Member Panel

the_machine

Ok I consider myself a descent hjt log reader. And my pc is locked up pretty tight. Yet, a.exe is running in my task manager. now I looked it up and ok its a worm.. So I went and did the usuall scans, avg, trend, panda etc. then went and got myself spysweeper, opened all hidden folders, files etc.. and everything is coming up with nothing. So seen the Ewido program and still nothing in the log exept a few tracking cookies. So why is it showing up in TM but not being read by anything? Did my own reg hack to overwrite the files it try's to overwrite, cant find bridge.dll and looked everywhere just in case. This one has got me puzzled.. :lol:

Zimbo

Alright lets see if we can solve this:

The a.exe is showing up in your hijackthis log:

C:\WINDOWS\system32\a.exe?

Have you tried removing it from the hijackthis log along with browsing to the c:\windows\system32 directory and deleting the file from there.

Also check your startup menu to see whether there is anything in there that is loading it.

You can also open "regedit" and browse to the following location : HKEY_LOCAL_MACHINE - SOFTWARE - MICROSOFT - WINDOWS - CURRENTVERSION - RUN
and see whether there is anything relating to a.exe within there.

The virus it relates to is - W32.Ahlem.A@mm

This is from symantec website

Click Start, and then click Run. (The Run dialog box appears.) [*]Type regedit [*]Then click OK. (The Registry Editor opens.)

Navigate to the key:
[*]HKEY_LOCAL_MACHINE\SOFTWARE\Microsoft\Windows\Curr entVersion\Run

In the right pane, delete the value:
[*]"SYSTEMSars32"="%windir%\csrss.exe"

Exit the Registry Editor.
Restart the computer

http://securityresponse.symantec.com...hlem.a@mm.html

the_machine

Thanks Zimbo,
Ya tried all of that. Thats what has me a little cross eyed. I did everything Symantec said and trend. But nothing seems to get rid of it, nor identify it as a threat. Yet still running, one thing I forgot to say is every once in awhile, Down in the IE progress bar I see this loading "javascript grrrrr" exactly as written. So of cours got rid of java to see if it would help. No dice. I looked all over in the reg for the files, even used this nice little app.
http://www.hoverdesk.net/freeware.htm ( nice free and spyware free) (good program to find reg entries. And it cant find it either. I mean its not causing any problems, but it's wierd to have it running and nothing can see it..Even HJT can't see it some times. So just a guess but maybe just a rouge file left? Becuase here is a new HJT log without it. Yet 5 minutes before it was in there.. Yep confusing..But thanks..

Zimbo

I am sure you have already tried what I am about to write but I thought I needed to ask anyway.

Have you tried doing a search on your hard drive for the file "a.exe" or "SARS_IMAGE.JPG"

the_machine

not a problem zimbo, dont mind being asked, but yes did that included the look in hidden files etc..

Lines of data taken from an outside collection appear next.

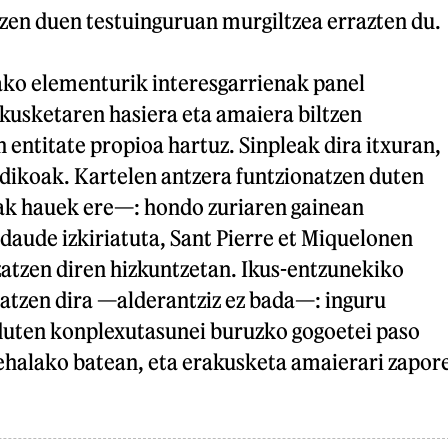
en duen testuinguruan murgiltzea errazten du.
ako elementurik interesgarrienak panel
akusketaren hasiera eta amaiera biltzen
 entitate propioa hartuz. Sinpleak dira itxuran,
ndikoak. Kartelen antzera funtzionatzen duten
ak hauek ere—: hondo zuriaren gainean
daude izkiriatuta, Sant Pierre et Miquelonen
zatzen diren hizkuntzetan. Ikus-entzunekiko
katzen dira —alderantziz ez bada—: inguru
 duten konplexutasunei buruzko gogoetei paso
ehalako batean, eta erakusketa amaierari zapor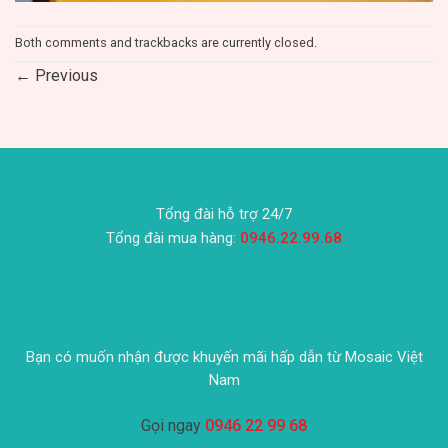
Both comments and trackbacks are currently closed.
←
Previous
Tổng đài hỗ trợ 24/7
Tổng đài mua hàng:
0946.22.99.68
Bạn có muốn nhận được khuyến mãi hấp dẫn từ Mosaic Việt
Nam
Gọi ngay
0946 22 99 68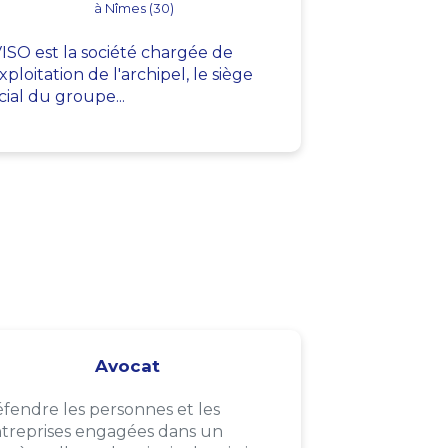
à Nîmes (30)
ISO est la société chargée de
exploitation de l'archipel, le siège
cial du groupe...
Avocat
fendre les personnes et les
treprises engagées dans un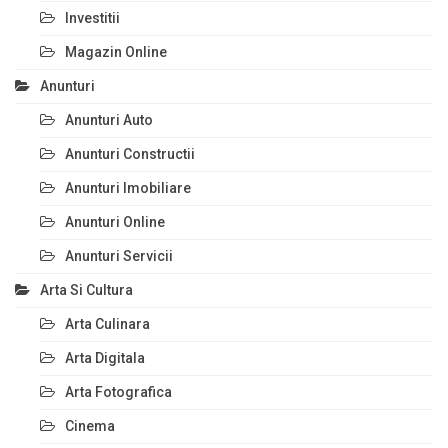
Investitii
Magazin Online
Anunturi
Anunturi Auto
Anunturi Constructii
Anunturi Imobiliare
Anunturi Online
Anunturi Servicii
Arta Si Cultura
Arta Culinara
Arta Digitala
Arta Fotografica
Cinema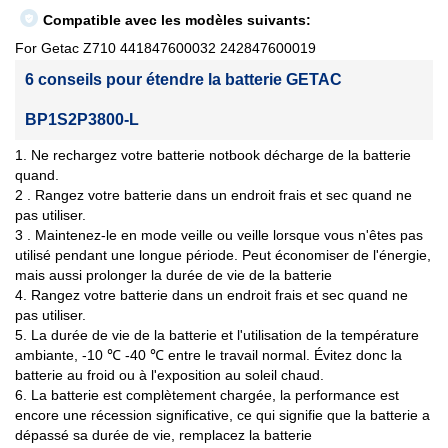
Compatible avec les modèles suivants:
For Getac Z710 441847600032 242847600019
6 conseils pour étendre la batterie GETAC
BP1S2P3800-L
1. Ne rechargez votre batterie notbook décharge de la batterie
quand.
2 . Rangez votre batterie dans un endroit frais et sec quand ne
pas utiliser.
3 . Maintenez-le en mode veille ou veille lorsque vous n'êtes pas
utilisé pendant une longue période. Peut économiser de l'énergie,
mais aussi prolonger la durée de vie de la batterie
4. Rangez votre batterie dans un endroit frais et sec quand ne
pas utiliser.
5. La durée de vie de la batterie et l'utilisation de la température
ambiante, -10 ℃ -40 ℃ entre le travail normal. Évitez donc la
batterie au froid ou à l'exposition au soleil chaud.
6. La batterie est complètement chargée, la performance est
encore une récession significative, ce qui signifie que la batterie a
dépassé sa durée de vie, remplacez la batterie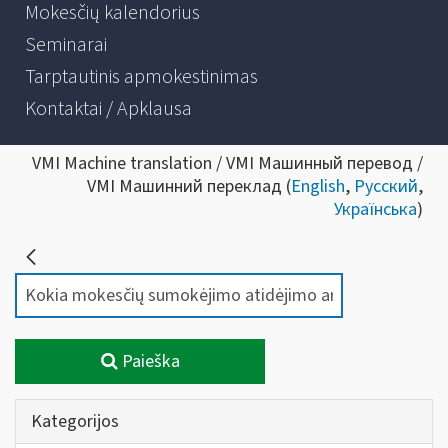
Mokesčių kalendorius
Seminarai
Tarptautinis apmokestinimas
Kontaktai / Apklausa
VMI Machine translation / VMI Машинный перевод /
VMI Машинний переклад (
English
,
Русский
,
Українська
)
Paieška
Kategorijos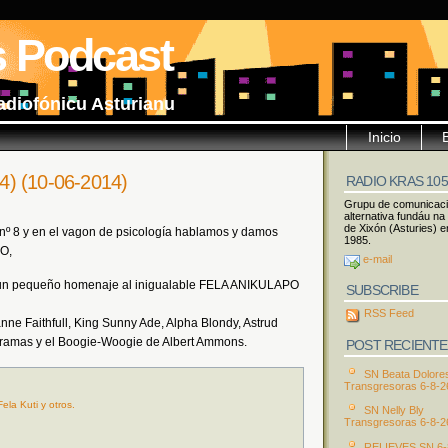
s Podcast
adiofónicu Asturianu
Inicio
 54) (10-06-2014)
RADIO KRAS 10
Grupu de comunicac
alternativa fundáu na
de Xixón (Asturies) e
 nº 8 y en el vagon de psicología hablamos y damos
1985.
O,
e-mail
 un pequeño homenaje al inigualable FELA ANIKULAPO
SUBSCRIBE
RSS Feed
ne Faithfull, King Sunny Ade, Alpha Blondy, Astrud
 Oramas y el Boogie-Woogie de Albert Ammons.
POST RECIENTE
SN Beata Dolore
Transgresoras 6-8-2
ela Kuti y otros.
SN Nelly Bly
Transgresoras 6-8-2
RELIEVES SN 6-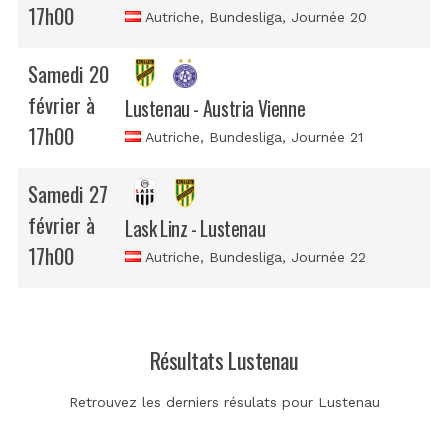
17h00
Autriche, Bundesliga
, Journée 20
Samedi 20
février à
Lustenau - Austria Vienne
17h00
Autriche, Bundesliga
, Journée 21
Samedi 27
février à
Lask Linz - Lustenau
17h00
Autriche, Bundesliga
, Journée 22
Résultats Lustenau
Retrouvez les derniers résulats pour Lustenau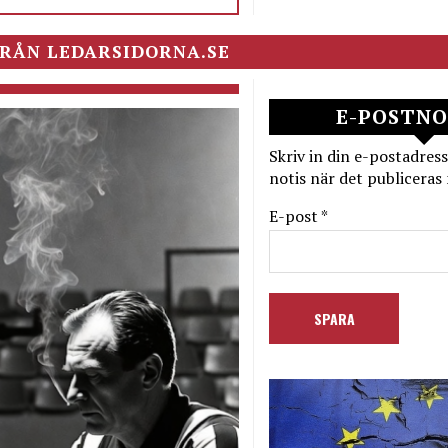
RÅN LEDARSIDORNA.SE
E-POSTNO
Skriv in din e-postadress
notis när det publiceras 
E-post *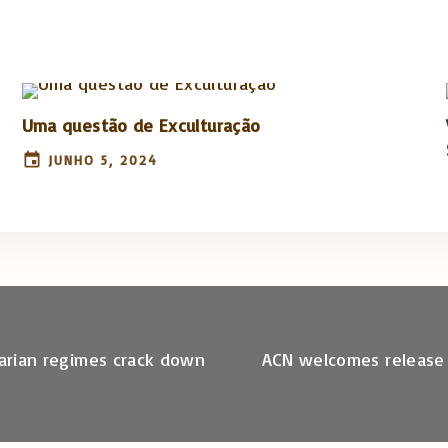
Uma questão de Exculturação
JUNHO 5, 2024
tarian regimes crack down
ACN welcomes release o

And Joe5, The crsrss.exe is where it should be. Think I should delete just in case?

joe5

No sorry , i was doing two things at a time and not paying attention , i already removed that post. Just ignore it.

Zimbo

Bit of background info on csrss:

csrss - csrss.exe - Process Information
Process File: csrss or csrss.exe
Process Name: Microsoft Client/Server Runtime Server Subsystem
?
Description:
csrss.exe is the main executable for the Microsoft Client/Server Runtime Server Subsystem. This process manages most graphical commands in Windows. This program is important for the stable and secure running of your computer and should not be terminated.

Note: csrss.exe is also process which is registered as the W32.Netsky.AB@mm worm, the W32.Webus Trojan, Win32.Ladex.a and more. This virus is distributed via the Internet through e-mail and comes in the form of an e-mail message, in the hopes that you open it?s hostile attachment. The worm has it?s own SMTP engine which means it gathers E-mails from your local computer and re-distributes itself. In worst cases this worm can allow attackers to access your computer, stealing passwords and personal data. It is a registered security risk and should be removed immediately. Please see additional details regarding this process

I recommend renaming the file to something like test.old, at least then you can see whether your machine will work properly without it. And if it doesn't you can always rename the file back.